理系学生の文系就職の事例6【ベンチャーキャピタル(投資ファンド)】

 国内最大のベンチャーキャピタルと言えば、ジャフコグループ株式会社ですが、毎年コンスタントに新卒採用をしています。

 一般にベンチャーキャピタル(投資ファンド会社も含む)が技術系ベンチャー企業に投資するとき、その企業が有する技術の資産評価は非常に難しいのです。そもそも文系出身の社員では、ハイテク企業が開発したような革新技術の詳細を理解することさえ難しいのが現実です。その一方で、技術資産を的確に査定評価でき且つ投資の実務にも長けた理系人材は非常に少ないのです。

国内では、佐山展生さんはこの分野の先駆的代表格ですが、京都大学工学部を卒業後に化学メーカーの研究開発職を経て33歳で銀行に文系転職されています。後に、独立系投資ファンド”ユニゾン・キャピタル”を創業されています。
 ちなみに、音声配信サービスVoicyの中で、彼は「人生とは ”おもしろそうなこと” や ”人がやっていないこと” を追求する旅」とコメントされています。

引用元:佐山展生さんのVoicy「Randum Talk 佐山展生」の2018年12月11日配信


 これからDX(デジタルトランスフォーメーション)に関連する新技術がどんどん出現してきます。そのような技術の革新性、応用範囲、将来性などを評価するためには理系の技術専門性を有した株式公開実務人材が必要とされています。ときには、投資先の役員となって技術開発や経営に介入する能力も必要ですし、有能や人材をスカウトすることもあります。ですから、経営や人事にも長けていなければなりません。
 日本では、この領域はほとんど未開拓です。それゆえにチャンスも大きいです。ハイリスクハイリターンの世界ですが、チャレンジする価値は十分にあると思います。もし、あなたが英語が堪能で国際的素養(例:留学、帰国子女)があるのなら、外資系のベンチャーキャピタルへ就職した方がよりダイナミックで刺激的だろうと思います。

 
私は35歳のときに投資ファンド会社からバイオベンチャー企業のCTOとしてスカウトされたことがあります。私が選ばれた理由は、「医薬品開発の技術専門性」と「広告営業実務の経験」の文理融合キャリアが評価されたとのことでした。
 大学生のベンチャーキャピタルへの就活という論点とは少し異なりますが、技術系企業の経営者や投資家を目指すのであれば、文系と理系のキャリアの掛け算が必要不可欠なのです。

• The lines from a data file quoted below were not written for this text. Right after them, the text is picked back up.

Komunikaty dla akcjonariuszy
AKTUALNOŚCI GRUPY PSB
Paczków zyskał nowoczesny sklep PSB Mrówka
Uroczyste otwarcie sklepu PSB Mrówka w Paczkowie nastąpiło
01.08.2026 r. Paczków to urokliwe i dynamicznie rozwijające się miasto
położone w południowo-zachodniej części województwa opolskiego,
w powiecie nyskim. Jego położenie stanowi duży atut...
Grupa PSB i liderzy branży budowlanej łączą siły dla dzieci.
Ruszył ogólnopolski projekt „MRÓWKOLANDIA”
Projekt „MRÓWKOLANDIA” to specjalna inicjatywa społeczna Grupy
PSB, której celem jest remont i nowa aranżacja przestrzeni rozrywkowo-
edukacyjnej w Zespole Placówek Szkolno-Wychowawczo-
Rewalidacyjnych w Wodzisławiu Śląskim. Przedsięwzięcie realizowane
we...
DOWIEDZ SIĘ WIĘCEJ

理系学生の文系就職の事例7【大手のコンサルティングファーム】

 あまりおすすめしません。

 他の職種と比べて、この領域は求められる問題解決能力の高さと幅が段違いのレベルです。在学中に圧倒的な実務実績(優れた研究論文などの学術成果または発明、論理的思考力、コミュニケーション能力、英語力、公認会計士など難関国家資格取得、ベンチャー創業または事業参画、NPOなどボランティア事業の立ち上げ、海外協力のうち少なくとも3つ以上)がなければ、大卒採用されたとしてもコンサルタントとして長期的に成果を出せるほどに成長できる社員は極稀です。労働環境は総じてハードです。

 逆に、上述の条件を十分に満たすほどの実績が学生時代に成し遂げているのであれば、コンサルティング業界は非常に刺激的でダイナミックなビジネス変容を実感することができます。